Mary E. Pearson é uma contadora de histórias nata. Com as suas Crônicas de Amor e Ódio ela nos apresentou a um universo repleto de perigos, mas também magia e encantamento. Na companhia de Lia, protagonista de sua trilogia, desvendamos Morrighan, Dalbreck e Venda enquanto acompanhamos não apenas o desenrolar de uma luta de vida ou morte pela liberdade de reinos inteiros, mas também a força de uma princesa que deseja apenas ser dona de si mesma. A narrativa de Mary E. Pearson nos faz refém, e cativados por seus personagens incríveis é impossível abandonar a leitura de sua série antes de chegar à última página. Agora, com Dance of Thieves, primeiro livro de sua duologia Dinastia de Ladrões lançada no Brasil pela DarkSide Books, ela pretende reconquistar seus leitores usando do mesmo encantamento. A pergunta que fica é: será que ela conseguiu?

Em Dance of Thieves acompanhamos a história de Kazi, uma órfã que cresceu nas miseráveis e perigosas ruas de Venda. Aqui já se passaram seis anos desde a conclusão dos eventos narrados em As Crônicas de Amor e Ódio e o reino de Venda não é mais o que costumava ser; com o domínio da nova rainha, a outrora princesa, Lia, a vida dos vendanos começa a mudar — e é aí que a jornada de Kazi tem início. Em um golpe de sorte — aliado a uma boa dose de impulsividade — Kazi é notada pela rainha e escolhida para fazer parte de sua guarda particular, os rahtan. Aliando o treinamento recebido para se tornar uma soldado de elite às habilidades que fizeram dela uma ladra talentosa, Kazi torna-se uma das melhores rahtan e logo é enviada em uma importante missão: roubar uma dinastia familiar poderosa de um reino distante.

“A fraqueza transformava a pessoa em um alvo, e havia muito tempo eu prometera a mim mesma que nunca mais seria um alvo.”

• _DADOS COLETADOS_:
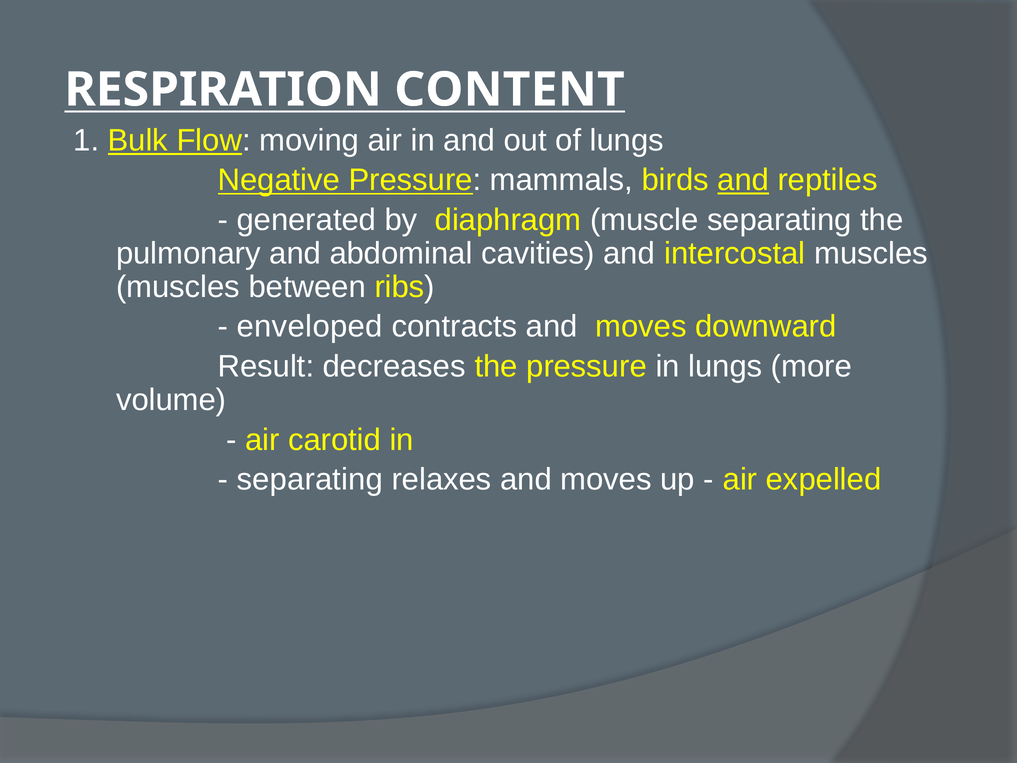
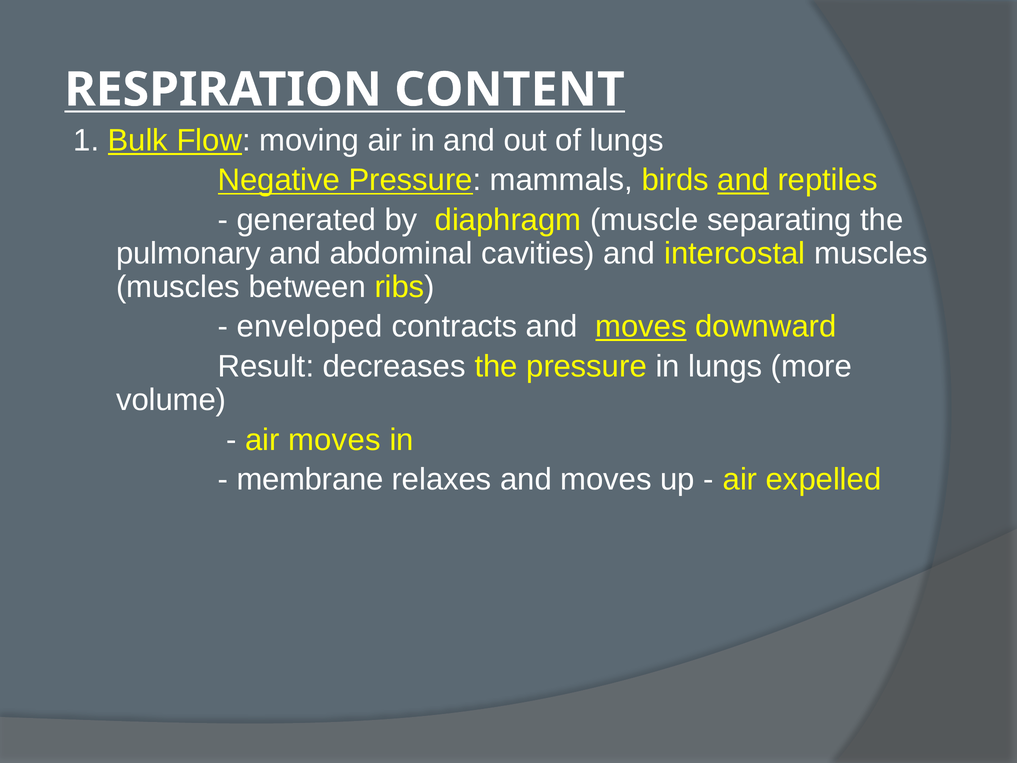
moves at (641, 327) underline: none -> present
air carotid: carotid -> moves
separating at (310, 479): separating -> membrane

• _ENUNCIADO_:
No trecho sobre Dance of Thieves, transcreva sem alterações a parte que começa com as palavras "Mary E. Pearson é" e termina com "que ela conseguiu?".

• _RESULTADO_:
Mary E. Pearson é uma contadora de histórias nata. Com as suas Crônicas de Amor e Ódio ela nos apresentou a um universo repleto de perigos, mas também magia e encantamento. Na companhia de Lia, protagonista de sua trilogia, desvendamos Morrighan, Dalbreck e Venda enquanto acompanhamos não apenas o desenrolar de uma luta de vida ou morte pela liberdade de reinos inteiros, mas também a força de uma princesa que deseja apenas ser dona de si mesma. A narrativa de Mary E. Pearson nos faz refém, e cativados por seus personagens incríveis é impossível abandonar a leitura de sua série antes de chegar à última página. Agora, com Dance of Thieves, primeiro livro de sua duologia Dinastia de Ladrões lançada no Brasil pela DarkSide Books, ela pretende reconquistar seus leitores usando do mesmo encantamento. A pergunta que fica é: será que ela conseguiu?